▸ **Provided text**:
★ ★ ★
### Arxiv on Feb. 27th

28Feb18

Title: Reinforcement Learning on Web Interfaces Using Workflow-Guided
Exploration
Authors: Evan Zheran Liu, Kelvin Guu, Panupong Pasupat, Tianlin Shi, Percy
Liang
Categories: cs.AI
Comments: International Conference on Learning Representations (ICLR), 2018

Reinforcement learning (RL) agents improve through trial-and-error, but when
reward is sparse and the agent cannot discover successful action sequences,
learning stagnates. This has been a notable problem in training deep RL agents
to perform web-based tasks, such as booking flights or replying to emails,
where a single mistake can ruin the entire sequence of actions. A common remedy
is to “warm-start” the agent by pre-training it to mimic expert demonstrations,
but this is prone to overfitting. Instead, we propose to constrain exploration
using demonstrations. From each demonstration, we induce high-level “workflows”
which constrain the allowable actions at each time step to be similar to those
in the demonstration (e.g., “Step 1: click on a textbox; Step 2: enter some
text”). Our exploration policy then learns to identify successful workflows and
samples actions that satisfy these workflows. Workflows prune out bad
exploration directions and accelerate the agent’s ability to discover rewards.
We use our approach to train a novel neural policy designed to handle the
semi-structured nature of websites, and evaluate on a suite of web tasks,
including the recent World of Bits benchmark. We achieve new state-of-the-art
results, and show that workflow-guided exploration improves sample efficiency
over behavioral cloning by more than 100x.
https://arxiv.org/abs/1802.08802 ,  362kb)
★ ★ ★
▸ **Records shown**:
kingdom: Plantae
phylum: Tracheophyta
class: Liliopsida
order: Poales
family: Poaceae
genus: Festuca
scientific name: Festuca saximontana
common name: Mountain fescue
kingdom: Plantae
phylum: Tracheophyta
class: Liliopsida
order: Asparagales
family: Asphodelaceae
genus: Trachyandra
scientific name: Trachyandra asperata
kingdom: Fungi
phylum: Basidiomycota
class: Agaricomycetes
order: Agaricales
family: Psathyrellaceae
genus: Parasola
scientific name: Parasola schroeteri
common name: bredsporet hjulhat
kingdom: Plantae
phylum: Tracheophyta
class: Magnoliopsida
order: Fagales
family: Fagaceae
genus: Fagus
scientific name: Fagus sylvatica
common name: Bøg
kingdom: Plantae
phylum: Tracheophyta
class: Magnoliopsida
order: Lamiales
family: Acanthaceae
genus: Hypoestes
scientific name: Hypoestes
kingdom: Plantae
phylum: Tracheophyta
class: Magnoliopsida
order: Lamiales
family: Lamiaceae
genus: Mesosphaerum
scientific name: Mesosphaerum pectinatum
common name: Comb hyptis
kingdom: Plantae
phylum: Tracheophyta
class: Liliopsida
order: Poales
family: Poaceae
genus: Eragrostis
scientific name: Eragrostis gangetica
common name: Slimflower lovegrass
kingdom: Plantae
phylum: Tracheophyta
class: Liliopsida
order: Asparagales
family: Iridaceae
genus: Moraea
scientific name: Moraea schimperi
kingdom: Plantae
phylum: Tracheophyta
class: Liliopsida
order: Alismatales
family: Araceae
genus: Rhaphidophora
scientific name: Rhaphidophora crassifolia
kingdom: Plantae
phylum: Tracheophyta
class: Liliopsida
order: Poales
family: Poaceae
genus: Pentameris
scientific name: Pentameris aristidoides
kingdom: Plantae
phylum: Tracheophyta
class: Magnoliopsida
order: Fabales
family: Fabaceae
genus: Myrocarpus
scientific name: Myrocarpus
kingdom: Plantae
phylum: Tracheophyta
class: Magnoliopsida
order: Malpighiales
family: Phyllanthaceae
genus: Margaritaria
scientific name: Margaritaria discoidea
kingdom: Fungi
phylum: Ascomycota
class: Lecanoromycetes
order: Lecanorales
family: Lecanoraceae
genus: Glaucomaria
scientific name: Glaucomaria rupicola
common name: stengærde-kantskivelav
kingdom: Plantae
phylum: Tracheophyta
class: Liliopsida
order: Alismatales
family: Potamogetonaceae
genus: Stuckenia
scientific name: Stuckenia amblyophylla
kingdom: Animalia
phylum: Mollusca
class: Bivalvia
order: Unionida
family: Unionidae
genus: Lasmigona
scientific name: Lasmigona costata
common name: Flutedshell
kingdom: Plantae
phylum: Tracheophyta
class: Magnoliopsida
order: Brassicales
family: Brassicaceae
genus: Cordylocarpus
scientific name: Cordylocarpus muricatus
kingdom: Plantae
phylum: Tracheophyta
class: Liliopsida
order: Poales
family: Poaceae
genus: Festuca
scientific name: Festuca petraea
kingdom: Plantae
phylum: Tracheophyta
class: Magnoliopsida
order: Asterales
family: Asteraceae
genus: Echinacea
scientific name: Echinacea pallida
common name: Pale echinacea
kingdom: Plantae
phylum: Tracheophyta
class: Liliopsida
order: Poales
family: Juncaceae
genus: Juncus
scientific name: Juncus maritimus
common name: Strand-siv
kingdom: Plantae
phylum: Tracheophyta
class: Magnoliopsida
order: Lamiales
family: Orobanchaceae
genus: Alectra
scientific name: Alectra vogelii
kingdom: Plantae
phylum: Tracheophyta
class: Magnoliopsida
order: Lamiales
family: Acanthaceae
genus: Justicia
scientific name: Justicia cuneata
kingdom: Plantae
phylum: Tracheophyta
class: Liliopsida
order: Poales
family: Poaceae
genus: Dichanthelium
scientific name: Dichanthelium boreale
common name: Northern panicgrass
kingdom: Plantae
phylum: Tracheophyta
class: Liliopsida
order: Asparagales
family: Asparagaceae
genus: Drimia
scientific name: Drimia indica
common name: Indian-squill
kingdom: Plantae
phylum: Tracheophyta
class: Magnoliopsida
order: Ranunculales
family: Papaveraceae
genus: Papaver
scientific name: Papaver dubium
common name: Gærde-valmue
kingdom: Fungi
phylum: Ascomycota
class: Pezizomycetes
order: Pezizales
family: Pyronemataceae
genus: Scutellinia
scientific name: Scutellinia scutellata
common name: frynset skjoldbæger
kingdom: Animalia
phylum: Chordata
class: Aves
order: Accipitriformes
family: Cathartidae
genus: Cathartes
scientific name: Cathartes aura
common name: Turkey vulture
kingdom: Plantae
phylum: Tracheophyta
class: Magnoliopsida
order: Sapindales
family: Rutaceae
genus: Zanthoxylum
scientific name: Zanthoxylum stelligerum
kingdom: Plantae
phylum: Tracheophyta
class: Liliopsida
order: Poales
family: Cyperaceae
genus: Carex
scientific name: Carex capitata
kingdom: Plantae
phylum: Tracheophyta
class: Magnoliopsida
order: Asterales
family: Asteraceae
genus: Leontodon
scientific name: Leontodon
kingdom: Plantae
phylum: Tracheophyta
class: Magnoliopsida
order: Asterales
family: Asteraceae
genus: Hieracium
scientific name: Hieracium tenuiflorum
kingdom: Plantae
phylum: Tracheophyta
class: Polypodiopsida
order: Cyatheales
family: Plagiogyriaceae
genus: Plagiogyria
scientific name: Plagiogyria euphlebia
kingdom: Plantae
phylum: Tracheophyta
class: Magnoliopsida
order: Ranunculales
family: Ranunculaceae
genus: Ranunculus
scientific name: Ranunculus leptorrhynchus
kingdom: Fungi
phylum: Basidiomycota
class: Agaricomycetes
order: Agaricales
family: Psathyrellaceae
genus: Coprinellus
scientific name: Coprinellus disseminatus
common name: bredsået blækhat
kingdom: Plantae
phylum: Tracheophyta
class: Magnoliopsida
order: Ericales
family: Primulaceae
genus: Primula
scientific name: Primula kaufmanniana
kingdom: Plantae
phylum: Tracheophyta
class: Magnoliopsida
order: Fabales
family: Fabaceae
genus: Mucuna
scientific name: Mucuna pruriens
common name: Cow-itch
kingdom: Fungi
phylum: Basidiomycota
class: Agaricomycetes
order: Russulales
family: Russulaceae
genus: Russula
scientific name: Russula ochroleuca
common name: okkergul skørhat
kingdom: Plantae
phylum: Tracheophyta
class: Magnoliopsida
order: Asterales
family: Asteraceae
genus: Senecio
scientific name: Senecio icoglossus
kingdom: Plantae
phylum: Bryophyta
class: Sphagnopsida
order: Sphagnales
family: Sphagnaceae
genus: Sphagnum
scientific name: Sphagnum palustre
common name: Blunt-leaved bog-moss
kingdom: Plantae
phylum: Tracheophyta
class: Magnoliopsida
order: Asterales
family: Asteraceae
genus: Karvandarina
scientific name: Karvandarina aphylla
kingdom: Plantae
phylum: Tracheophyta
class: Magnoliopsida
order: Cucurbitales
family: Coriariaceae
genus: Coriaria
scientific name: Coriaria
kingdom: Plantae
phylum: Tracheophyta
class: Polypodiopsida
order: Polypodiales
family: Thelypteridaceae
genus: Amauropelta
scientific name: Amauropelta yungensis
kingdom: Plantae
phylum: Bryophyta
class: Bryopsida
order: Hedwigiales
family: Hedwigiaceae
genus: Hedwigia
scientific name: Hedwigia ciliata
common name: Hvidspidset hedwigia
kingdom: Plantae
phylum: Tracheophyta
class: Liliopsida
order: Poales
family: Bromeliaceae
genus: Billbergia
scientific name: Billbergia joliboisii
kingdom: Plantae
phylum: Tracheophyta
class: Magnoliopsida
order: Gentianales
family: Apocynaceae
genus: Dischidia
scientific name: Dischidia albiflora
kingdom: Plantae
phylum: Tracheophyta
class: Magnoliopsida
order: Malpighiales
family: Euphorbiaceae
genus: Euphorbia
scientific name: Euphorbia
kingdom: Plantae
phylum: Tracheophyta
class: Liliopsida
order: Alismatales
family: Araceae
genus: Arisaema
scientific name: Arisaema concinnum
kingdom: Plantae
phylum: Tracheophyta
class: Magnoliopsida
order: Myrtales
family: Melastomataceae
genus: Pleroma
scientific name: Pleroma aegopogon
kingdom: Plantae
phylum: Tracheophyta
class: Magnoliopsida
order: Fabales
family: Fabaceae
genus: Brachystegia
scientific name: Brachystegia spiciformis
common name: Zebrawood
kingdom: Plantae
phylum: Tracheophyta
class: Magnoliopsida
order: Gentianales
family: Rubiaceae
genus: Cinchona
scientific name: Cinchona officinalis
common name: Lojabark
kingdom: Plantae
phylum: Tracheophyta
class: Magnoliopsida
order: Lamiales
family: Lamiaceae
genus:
★ ★ ★
▸ **Goal**: What comes next in the arXiv post on reinforcement learning for web interfaces, picking up after its final line?

▸ **The output**:
Title: Variance Reduction Methods for Sublinear Reinforcement Learning
Authors: Sham Kakade, Mengdi Wang, Lin F. Yang
Categories: cs.AI cs.LG stat.ML

This work considers the problem of provably optimal reinforcement learning
for (episodic) finite horizon MDPs, i.e. how an agent learns to maximize
his/her (long term) reward in an uncertain environment. The main contribution
is in providing a novel algorithm — Variance-reduced Upper Confidence
Q-learning (vUCQ) — which enjoys a regret bound of $\widetilde{O}(\sqrt{HSAT} + H^5SA)$, where the $T$ is the number of time steps the agent acts in the MDP,
$S$ is the number of states, $A$ is the number of actions, and $H$ is the
(episodic) horizon time.
This is the first regret bound that is both sub-linear in the model size and
asymptotically optimal. The algorithm is sub-linear in that the time to achieve
$\epsilon$-average regret (for any constant $\epsilon$) is $O(SA)$, which is a
number of samples that is far less than that required to learn any
(non-trivial) estimate of the transition model (the transition model is
specified by $O(S^2A)$ parameters). The importance of sub-linear algorithms is
largely the motivation for algorithms such as $Q$-learning and other “model
free” approaches. vUCQ algorithm also enjoys minimax optimal regret in the long
run, matching the $\Omega(\sqrt{HSAT})$ lower bound.
Variance-reduced Upper Confidence Q-learning (vUCQ) is a successive
refinement method in which the algorithm reduces the variance in $Q$-value
estimates and couples this estimation scheme with an upper confidence based
algorithm. Technically, the coupling of both of these techniques is what leads
to the algorithm enjoying both the sub-linear regret property and the
(asymptotically) optimal regret.
https://arxiv.org/abs/1802.09184 ,  539kb)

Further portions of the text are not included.